Le CV et le carnet d’adresses de Thomas Belhom doivent être conservés dans un coffre fort enfoui au fin fond de l’Arizona, au pied du troisième cactus à droite. Non content d’avoir voyagé et creusé son sillon au sein d’Amor Belhom Duo, dans le même bus que la tribu Giant Sand, aux confins des années 90, cet insatiable baroudeur continue aujourd’hui d’épancher sa soif de musique aux côtés d’un des fleurons de la scène pop intelligente et internationale en la personne de l’immense Stuart A. Staples. Ce batteur intouchable et reconnu par ses pairs (à défaut de l’être par un public plutôt sourd) se lance à nouveau dans l’aventure solo avec No Border.

On serait en droit de s’attendre de la part d’un tel musicien, doté d’une expérience aussi riche, à un disque exceptionnel au minimum. Seulement, malgré des écoutes attentives et répétées, impossible d’échapper à l’ennui qui finit par poindre au fil des onze pièces qui constituent cet album. A quoi cela tient-il ? Aux mélodies, toutes en mode mineur et à peine exposées ? A la voix de Thomas Belhom, plutôt limitée et abîmée, bien que toujours idéalement placée ? Aux styles abordés qui lorgnent tous plus ou moins vers les mélopées déconstruites de Howe Gelb (qui produisit en son temps Amor Belhom Duo), sans son humour, quand elles ne rappellent pas les morceaux les plus expérimentaux (et pas toujours les plus réussis) des Tindersticks ? Aux interludes aussi inutiles que creux ? A une production globalement sans relief ?

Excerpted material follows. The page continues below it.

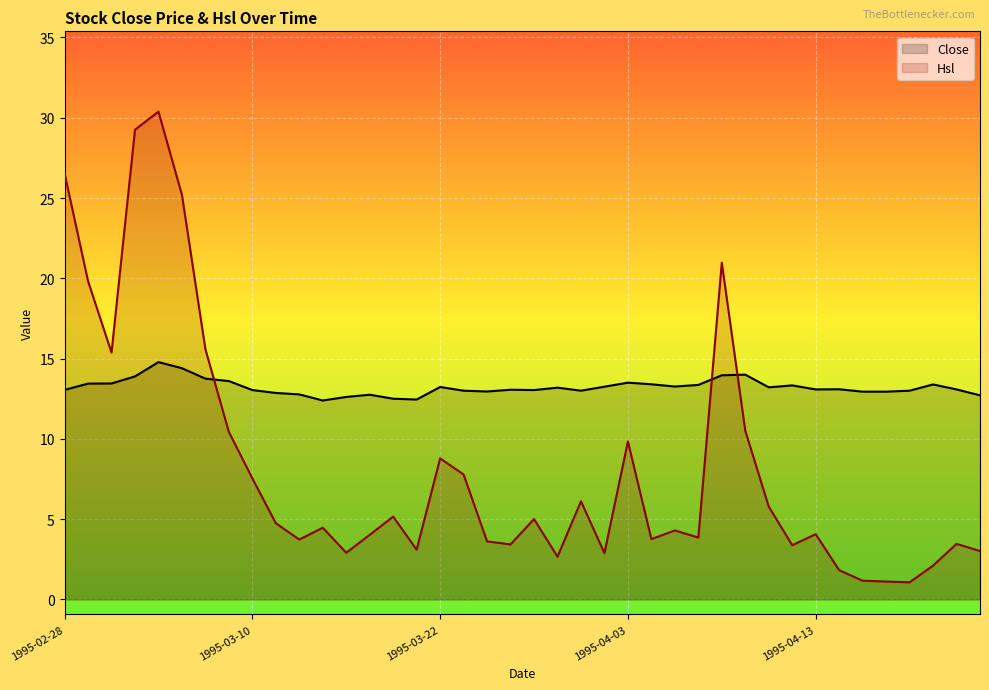

How many interior local peaks does the Hsl series have?

11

Un peu à tout ça. En fait, tout adepte du Giant Sand ou tout accro à l’énorme Slush de OP8 restera ici sur sa faim tant nous avons l’impression d’écouter des maquettes de morceaux non retenus chantées par un roadie. A cela s’ajoute le fait que notre homme a la mauvaise idée d’inviter, sur un titre très puissant, son ami Stuart Staples dont la voix écrase littéralement tout le reste.

Bien sûr, tout n’est pas raté ici, bien au contraire. Les deux premiers titres sont par exemple de parfaites réussites dans la veine des ballades americana. «Sous Un Hélicoptère», aux couleurs crypto-électro-légère-et-à-guitares n’est pas non plus dépourvu d’intérêt, Jérôme Minière y retrouverait ses petits (mais y réécrirait totalement le texte). Et par-dessus tout, en plus d’être un batteur admirable, Thomas Belhom est loin d’être un manchot une guitare sèche dans les mains – pas d’ambiance feu de camp ou hommage à Shiva depuis mon Canada natal ici.

En fin de compte, No Border est loin d’être le chef-d’oeuvre attendu, mais n’en demeure pas moins un bon disque de folk décharné réservé aux amateurs du genre, à l’exception notable des fans d’Howe Gelb, ce qui constitue, convenons-en, une violente amputation à son public.